Although conservation and restoration practitioners have been advocating for the implementation of “living shorelines” or “nature-based” strategies in lieu of traditional “hard” approaches, such as seawalls or bulkheads, over the last three decades (see Broome et al. 1988, Currin et al. 2007), the science on the ecological consequences of various shore-protection structures has lagged behind (NRC 2007). Recent narrative reviews have identified many of the impacts of engineered-shore structures on coastal ecosystems and have recommended ways to minimize these impacts (Chapman and Underwood 2011, Dugan et al. 2011, Perkins et al. 2015); however, a comparative and quantitative synthesis of the effects of engineered-shore structures on coastal ecosystem services has yet to be conducted.
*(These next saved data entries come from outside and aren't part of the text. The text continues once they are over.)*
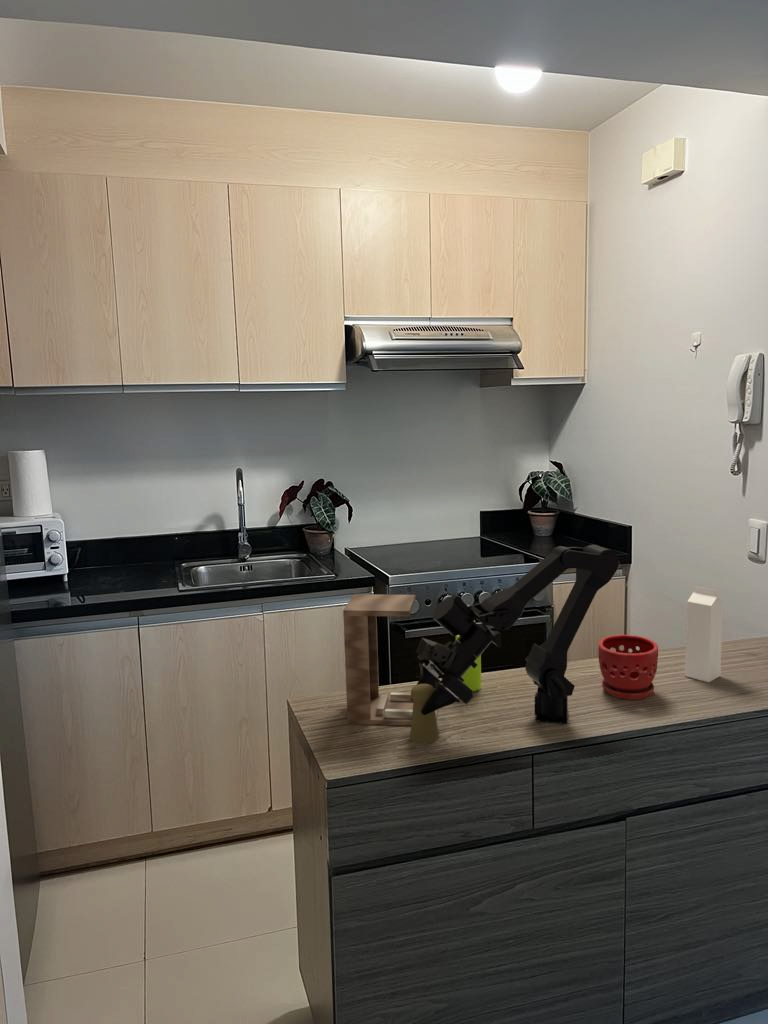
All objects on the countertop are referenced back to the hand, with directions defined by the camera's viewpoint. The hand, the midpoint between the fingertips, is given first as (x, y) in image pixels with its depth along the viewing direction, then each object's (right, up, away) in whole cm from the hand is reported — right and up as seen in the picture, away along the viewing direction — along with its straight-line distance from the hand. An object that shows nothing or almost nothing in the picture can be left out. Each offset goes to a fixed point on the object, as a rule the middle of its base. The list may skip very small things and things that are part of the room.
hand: (417, 707), depth 154 cm
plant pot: (+50, -2, +21) cm, 54 cm away
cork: (+2, -7, +1) cm, 7 cm away
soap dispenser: (+14, -2, +27) cm, 30 cm away
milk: (+71, 0, +29) cm, 76 cm away
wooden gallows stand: (-4, -5, +14) cm, 15 cm away
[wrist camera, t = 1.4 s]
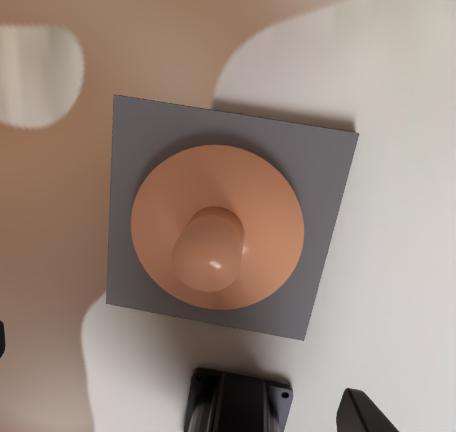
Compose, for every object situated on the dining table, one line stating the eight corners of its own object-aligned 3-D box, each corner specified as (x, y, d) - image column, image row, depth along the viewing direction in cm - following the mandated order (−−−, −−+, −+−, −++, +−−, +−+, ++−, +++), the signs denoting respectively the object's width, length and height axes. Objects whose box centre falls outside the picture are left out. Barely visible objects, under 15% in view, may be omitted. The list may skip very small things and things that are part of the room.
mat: (302, 334, 20) (304, 340, 20) (110, 298, 21) (106, 303, 20) (356, 132, 17) (359, 133, 16) (118, 95, 17) (113, 94, 17)
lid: (284, 314, 19) (289, 364, 16) (131, 287, 20) (101, 329, 16) (319, 159, 17) (337, 174, 13) (141, 130, 17) (106, 137, 13)
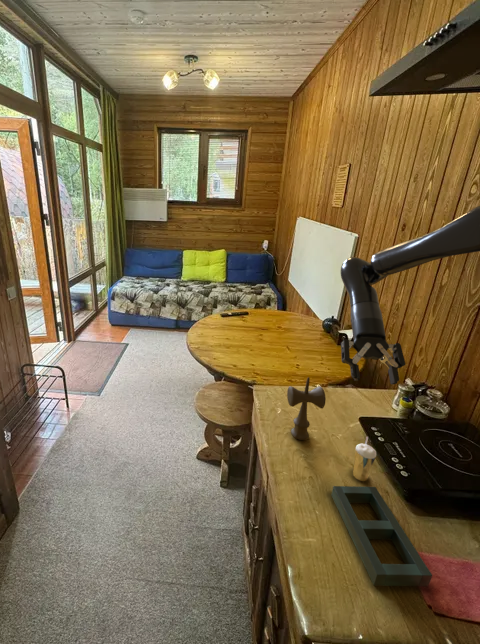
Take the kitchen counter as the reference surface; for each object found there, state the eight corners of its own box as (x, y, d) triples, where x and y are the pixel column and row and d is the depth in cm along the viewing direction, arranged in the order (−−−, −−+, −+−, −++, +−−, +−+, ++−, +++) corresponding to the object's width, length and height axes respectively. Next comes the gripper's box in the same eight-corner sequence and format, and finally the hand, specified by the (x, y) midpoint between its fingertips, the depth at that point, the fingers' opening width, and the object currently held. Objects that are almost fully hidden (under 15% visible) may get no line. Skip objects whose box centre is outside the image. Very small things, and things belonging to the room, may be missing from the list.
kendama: (319, 443, 89) (330, 383, 83) (285, 442, 89) (294, 382, 83) (312, 429, 95) (322, 372, 89) (280, 427, 95) (288, 371, 89)
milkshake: (369, 470, 80) (377, 439, 77) (370, 486, 76) (378, 454, 73) (350, 464, 82) (357, 433, 79) (349, 478, 78) (357, 447, 75)
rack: (372, 496, 73) (375, 486, 72) (428, 586, 56) (432, 575, 55) (331, 495, 73) (333, 485, 72) (373, 585, 56) (377, 574, 55)
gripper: (343, 314, 81) (350, 375, 74) (402, 318, 79) (415, 381, 72) (335, 325, 88) (340, 382, 80) (388, 329, 86) (399, 388, 78)
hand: (375, 381), depth 76 cm, fingers open, 8 cm apart
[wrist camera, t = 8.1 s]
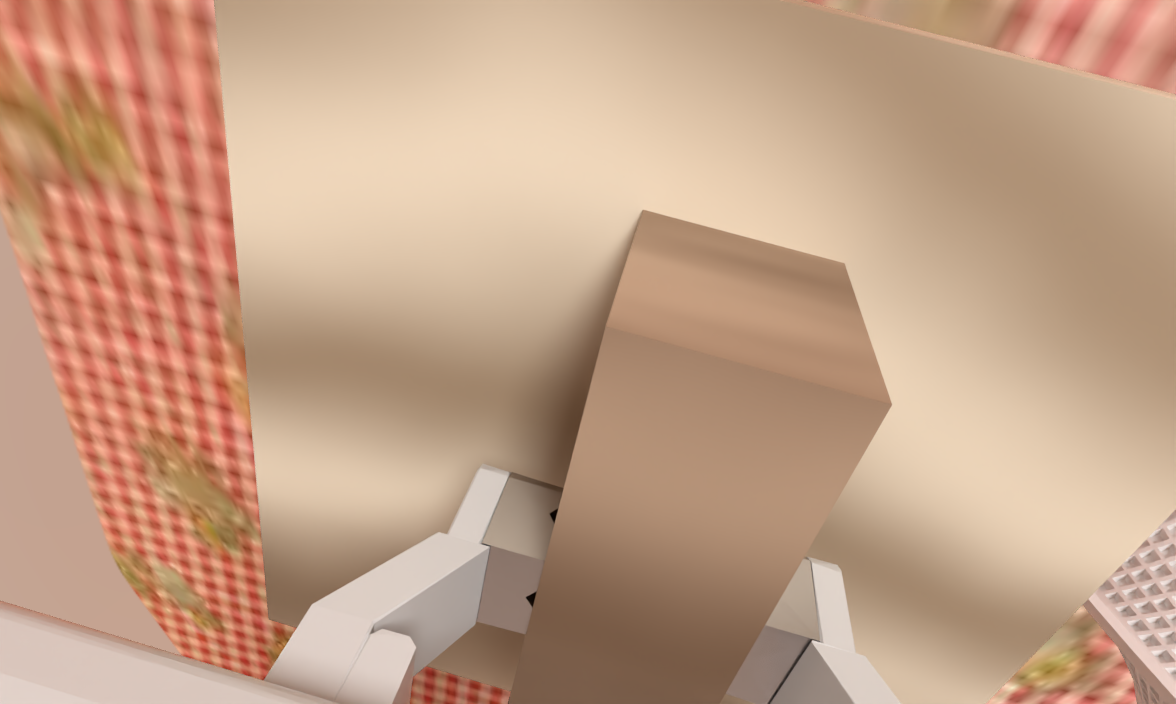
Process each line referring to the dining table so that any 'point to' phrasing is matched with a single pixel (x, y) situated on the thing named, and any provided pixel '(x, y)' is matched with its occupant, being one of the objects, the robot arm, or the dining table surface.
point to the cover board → (750, 125)
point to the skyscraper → (1144, 614)
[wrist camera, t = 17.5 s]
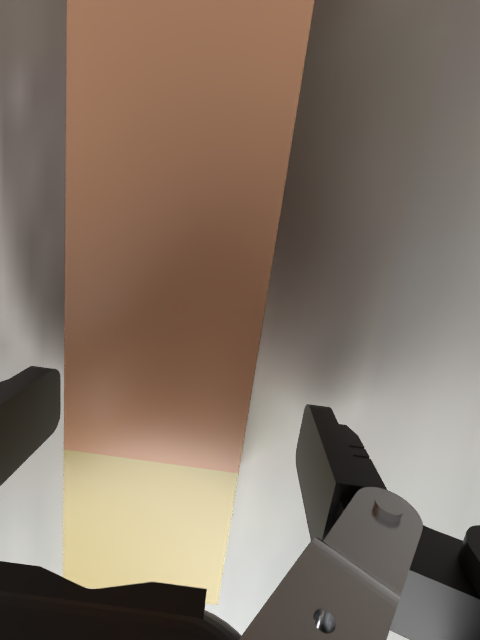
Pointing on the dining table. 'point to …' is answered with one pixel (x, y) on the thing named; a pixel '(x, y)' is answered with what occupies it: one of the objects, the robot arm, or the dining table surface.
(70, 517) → the plug
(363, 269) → the dining table surface
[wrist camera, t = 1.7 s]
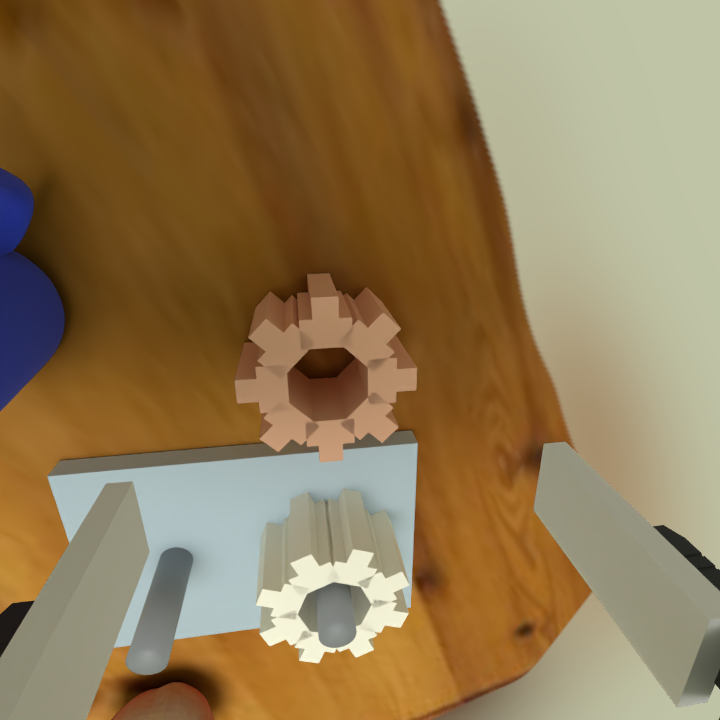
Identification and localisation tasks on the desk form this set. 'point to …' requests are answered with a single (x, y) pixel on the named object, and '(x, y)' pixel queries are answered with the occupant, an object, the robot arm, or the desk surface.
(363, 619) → the gear
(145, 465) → the gear board
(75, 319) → the desk surface
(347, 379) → the loose gear
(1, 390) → the mug
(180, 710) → the fruit
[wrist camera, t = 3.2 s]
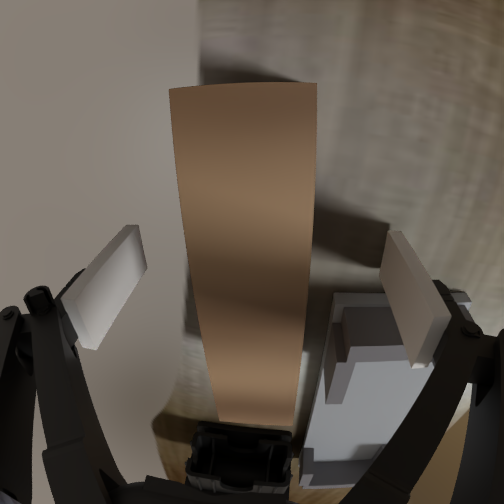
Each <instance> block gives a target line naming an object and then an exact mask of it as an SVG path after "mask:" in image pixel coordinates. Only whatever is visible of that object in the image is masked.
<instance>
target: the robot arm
mask: <svg viewBox="0 0 504 504" xmlns="http://www.w3.org/2000/svg"><path fill="white" fill-rule="evenodd" d="M146 269H147V265H146V260H145V255H144V251H143V246H142V241H141V236H140V231H139V226H138V225H126V226H125V227H124V228H123V229H122V230H121V231H120V232H119V233H118V234H117V235H116V236H115V237H114V238H113V239H112V241H111V242H110V243H109V244H108V245H107V246H106V247H105V248H104V249H103V250H102V251H101V252H100V253H99V254H98V256H97V257H96V258H95V259H94V260H93V261H92V262H91V263H90V265H89V266H88V267H87V268H86V269H82V270H81V271H80V272H78V273H76V274H75V275H74V277H73V278H72V279H71V280H70V281H69V282H68V283H67V285H66V287H64V288H63V289H62V290H61V292H60V293H59V294H58V295H57V296H56V298H55V299H53V297H52V294H51V292H50V289H49V287H47V286H38V287H35V288H33V289H31V290H30V291H28V292H27V293H26V295H25V296H24V299H23V300H24V302H25V304H26V306H27V308H28V310H29V312H30V314H21V312H20V310H19V308H18V307H17V306H10V307H6V308H5V309H3V310H2V311H1V312H0V504H31V501H32V436H33V420H34V408H35V407H34V406H35V397H36V389H37V395H38V401H39V407H40V414H41V419H42V424H43V429H44V434H45V438H46V443H47V450H44V451H43V452H42V458H43V463H44V466H45V471H46V474H47V478H48V482H49V485H50V488H51V492H52V495H53V498H54V501H55V504H298V503H295V502H292V501H288V500H286V496H287V494H277V493H258V492H247V493H239V494H230V495H220V496H211V495H208V494H206V493H203V492H201V491H198V490H196V489H193V488H191V487H189V486H186V485H184V484H182V483H179V482H176V481H171V480H165V479H162V478H157V477H153V476H149V475H147V476H146V479H145V482H135V483H130V484H127V482H126V481H125V479H124V478H123V476H122V475H121V473H120V472H119V470H118V468H117V466H116V463H115V461H114V459H113V456H112V454H111V452H110V449H109V447H108V444H107V442H106V439H105V437H104V434H103V431H102V429H101V426H100V423H99V420H98V418H97V415H96V412H95V409H94V406H93V403H92V400H91V397H90V394H89V391H88V387H87V384H86V381H85V377H84V374H83V370H82V366H81V363H80V359H79V355H78V351H77V348H76V346H75V344H74V343H75V342H76V340H77V339H79V341H80V343H81V345H82V347H83V348H88V349H93V350H97V348H98V346H99V345H100V343H101V341H102V340H103V338H104V336H105V335H106V333H107V331H108V330H109V328H110V326H111V325H112V323H113V321H114V320H115V318H116V316H117V315H118V313H119V311H120V310H121V308H122V307H123V305H124V304H125V302H126V300H127V299H128V297H129V296H130V294H131V292H132V291H133V289H134V288H135V286H136V285H137V283H138V282H139V280H140V278H141V277H142V275H143V274H144V272H145V271H146ZM379 277H380V280H381V283H382V285H383V288H384V290H385V293H386V296H387V298H388V301H389V304H390V306H391V309H392V312H393V315H394V318H395V320H396V323H397V326H398V329H399V332H400V335H401V338H402V341H403V344H404V347H405V350H406V353H407V356H408V359H409V363H410V366H411V369H415V368H426V367H428V366H429V364H430V362H431V360H432V358H433V359H434V362H435V364H436V365H435V367H434V369H433V371H432V373H431V374H430V376H429V378H428V380H427V382H426V383H425V385H424V387H423V389H422V390H421V392H420V394H419V396H418V397H417V399H416V401H415V402H414V404H413V405H412V407H411V409H410V410H409V412H408V413H407V415H406V417H405V418H404V420H403V421H402V423H401V424H400V426H399V427H398V429H397V430H396V432H395V433H394V434H393V436H392V437H391V439H390V440H389V442H388V443H387V444H386V446H385V447H384V449H383V450H382V451H381V453H380V454H379V455H378V457H377V458H376V459H375V461H374V462H373V463H372V465H371V466H370V467H369V468H368V470H367V471H366V472H365V473H364V475H363V476H362V477H361V478H360V479H359V481H358V482H357V483H356V484H355V485H354V487H353V488H352V489H351V490H350V491H349V492H348V494H347V495H346V496H345V497H344V498H343V499H342V500H341V501H340V502H339V504H407V503H408V501H409V499H410V493H411V491H412V489H413V487H414V485H415V484H416V483H417V481H418V480H419V478H420V476H421V475H422V473H423V471H424V470H425V468H426V466H427V465H428V463H429V461H430V460H431V458H432V456H433V454H434V452H435V451H436V449H437V447H438V445H439V443H440V441H441V439H442V438H443V436H444V434H445V432H446V430H447V428H448V426H449V424H450V422H451V419H452V417H453V415H454V413H455V411H456V409H457V406H458V404H459V402H460V400H461V397H462V395H463V393H464V390H465V388H466V385H467V383H473V384H472V395H471V404H470V412H469V420H468V426H467V432H466V438H465V444H464V450H463V455H462V460H461V464H460V468H459V472H458V476H457V480H456V484H455V488H454V492H453V495H452V498H451V502H450V504H504V329H502V330H501V331H500V332H499V334H498V336H497V337H494V336H489V335H484V334H483V331H482V329H481V328H480V327H479V326H478V325H477V324H475V323H474V322H472V321H469V320H466V319H465V317H464V315H463V313H462V312H461V310H460V308H459V306H458V305H457V303H456V301H455V300H454V298H453V296H452V295H451V293H450V291H449V289H448V288H447V286H446V285H444V284H443V283H442V282H441V281H440V280H431V278H430V276H429V275H428V273H427V271H426V270H425V268H424V266H423V265H422V263H421V261H420V260H419V258H418V257H417V255H416V253H415V252H414V250H413V249H412V247H411V245H410V244H409V242H408V241H407V239H406V238H405V236H404V235H403V233H402V232H401V231H388V232H387V238H386V243H385V248H384V253H383V258H382V263H381V268H380V273H379Z"/></svg>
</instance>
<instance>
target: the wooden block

The purpose of this systematic review and meta-analysis was to synthesize, quantify, and compare the effects of commonly used engineered-shore structures on the coastal ecosystem services of biodiversity and habitat provision. Moreover, such a synthesis can help inform the development of effective coastal conservation policies and management actions.

Methods

To evaluate the biodiversity and habitat provision effects of different engineered-shore structures, we conducted a systematic review of all studies comparing the biodiversity or abundance of organisms on shorelines with engineered structures versus unmodified shorelines. Three categories of engineered-shore structures were considered: (1) seawalls and bulkheads (figure 1a); (2) riprap revetments (figure 1b); and (3) breakwaters and sills (figure 1c). For the purposes of this review, all vertical walls constructed parallel to shore in or above the high intertidal zone are termed seawalls (figure 1a). Shore-parallel, sloped structures constructed of unconsolidated rock or rubble in or above the high intertidal zone are referred to as riprap revetments (figure 1b). Structures constructed within the low intertidal or subtidal zones are referred to as breakwaters (figure 1c). We have elected to use the term breakwater in lieu of sill in accordance with the terminology used by the United States Army Corps of Engineer (USACE) in their guidance document Low Cost Shore Protection (2001). The materials used to construct the structures evaluated in the selected studies vary and include concrete, granite or sandstone rock, marl, wood, and vinyl sheeting. We defined natural shorelines as rocky, soft-sediment, or biogenic (e.g., marshes, mangroves, oyster reefs, or coral reefs present) shorelines without any engineered-shore structures or modifications (figure 1d–f).

Figure 1.

Figure 1.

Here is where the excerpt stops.